■ SELECTED PASSAGE ■
----------

I am in agreement with you that there are very challenging times ahead for the housing market and property prices. However, I made my bed, and now I will have to lie in it, so to speak. :) I generally find that, in life, if you totally commit to something, whether it be a relationship or a strategy, it all comes right in the end. I will continue to strive to offer a great service to my tenants, pay down debt, and develop other income streams to weather the storm ahead. That's all I can do, unless, of course, you have any alternative suggestions?

(Alternative suggestions ??? How about: Selling down ?)

 

This exchange with Wisebear is even better !

 

MA: Look, it's really simple. If an investor has a property with gearing substantially higher than the price he paid for that property (by buying very cheap not by relying on inflation) then the lender has the risk, not the investor, who just has money in the bank! AND the bonus of an income from the rent. I don't get why you and Nathan/ Michael find it so hard to understandthis, it's a really straightforward concept.

----------

■ GIVEN MATERIAL ■
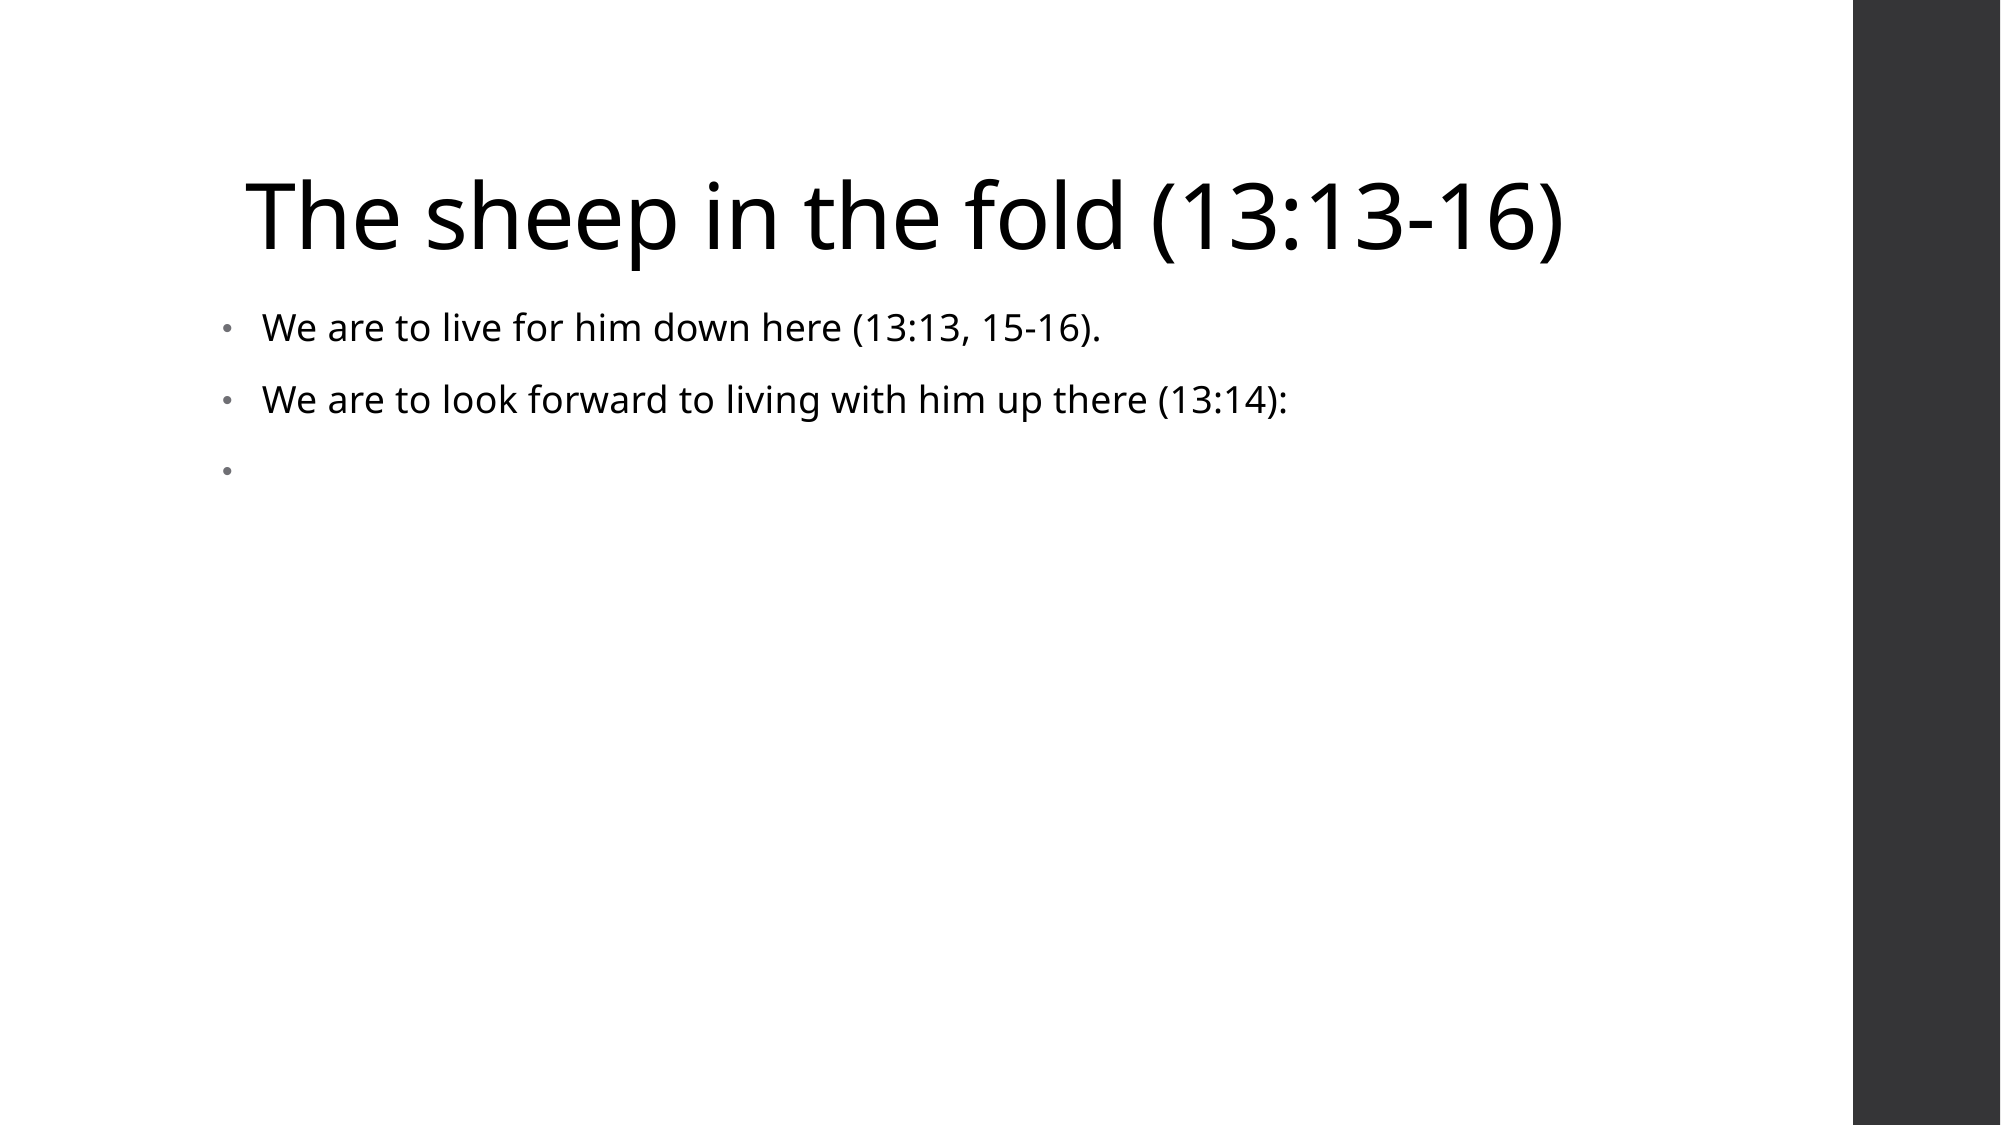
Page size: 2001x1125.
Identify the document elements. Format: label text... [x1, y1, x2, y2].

----------

■ WHAT IS ASKED ■
• A. Reproduce verbatim the portion of the passage on property investing that opens with the words containing "I am in agreement" and closes with "Selling down ?)".
• B. Extend the passage on property investing, starting immediately after its final sentence.

■ ANSWERS FOR THE TASKS ■
• A.
I am in agreement with you that there are very challenging times ahead for the housing market and property prices. However, I made my bed, and now I will have to lie in it, so to speak. :) I generally find that, in life, if you totally commit to something, whether it be a relationship or a strategy, it all comes right in the end. I will continue to strive to offer a great service to my tenants, pay down debt, and develop other income streams to weather the storm ahead. That's all I can do, unless, of course, you have any alternative suggestions?

(Alternative suggestions ??? How about: Selling down ?)

• B.
 

WB: You really are very, very confused. The simple fact is if you borrow money to invest in an asset then the risk associated with holding that asset is YOURS. It doesn’t matter if you’ve borrow a little or a lot.

 

(A long bull market, with little need to realise losses has adled the brains of some who found it too easy to make money.)

 

MA: WiseBear - if it's credibility that you seek why would you come here? Surely your time would be better spent on a forum that focussed on investment mediums in which you actually participate? What do you hope to gain from being here? How can I/we help you?

 

(Wow! Instead of: "Of course you are right, I was being silly. What I really meant was..." )

 

RG - 01/07:

 

It’s got nothing to do with psychology and everything to do with strategy. I don’t expect you to understand because it’s not how your mind works. You like charts and graphs, they are irrelevant to me. You care what happens in the market because your model depends on it. Mine doesn’t. At the moment you see only problems. But show me a problem and I’ll show you an opportunity. That’s where we differ. And that’s why I’ll carry on growing my business in ANY MARKET and STILL make money while you’re worrying which investment is going to lose you the least.

 

(Get your "strategy" right, and you can overcome a bear market ? How's that for delusional thinking?)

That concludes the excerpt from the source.